The news today that Republican leadership are just trying to calm down their divided ranks doesn’t truly address the problem.

Hypothetically, the Republican Party constituents include:

  • 1% of Americans who are the wealthiest
  • 15% of Americans who are in the upper middle class and trending to be wealthy
  • 10% right-wing conservative ideologues who frankly are not very bright, in include bigots of all sorts

The grand total is 26% of Americans.

There might be another 10% who would prefer to be fiscally conservative, and who might vote as Republicans if Conservatives didn’t rule the roost. Still, the total does not equal anything close to that required to win a national presidential election.

Democrats on the other hand might hypothetically look like this:

  • 35% middle class Americans and trending toward poverty
  • 15% impoverished Americans

That totals 50%. Add to that the drifters from the would-be Republican ranks that might be 14%. The question is, how many from the American drifters do Republicans, and Democrats get?

Since half of impoverished Americans won’t vote, that makes elections competitive because there are enough undecided voters who can go either way.

At any rate, Republicans cannot be themselves a divided party and win elections.

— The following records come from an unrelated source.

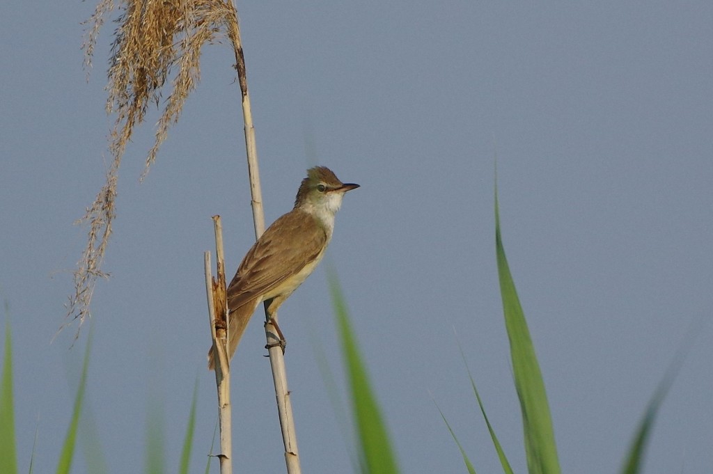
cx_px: 356
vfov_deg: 2.0
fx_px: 13358
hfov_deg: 3.1
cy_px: 237
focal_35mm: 675
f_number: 5.6
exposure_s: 1/3000
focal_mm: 450
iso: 400
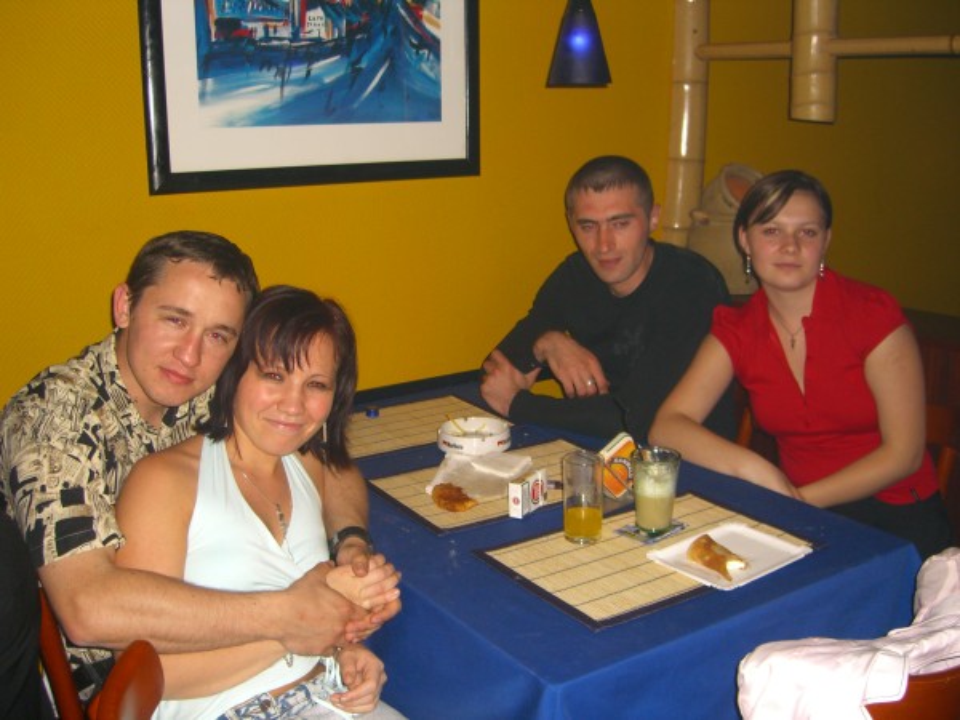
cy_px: 360
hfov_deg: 49.0
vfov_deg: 37.7
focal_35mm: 38
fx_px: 1054
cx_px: 480
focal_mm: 7.9
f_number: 2.8
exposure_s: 1/60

“Congressional Republicans are focused on calming their divided ranks

By Robert Costa, Published: February 17

After a tumultuous week of party infighting and leadership stumbles, congressional Republicans are focused on calming their divided ranks in the months ahead, mostly by touting proposals that have wide backing within the GOP and shelving any big-ticket legislation for the rest of the year.

Comprehensive immigration reform, tax reform, tweaks to the federal health-care law — bipartisan deals on each are probably dead in the water for the rest of this Congress.”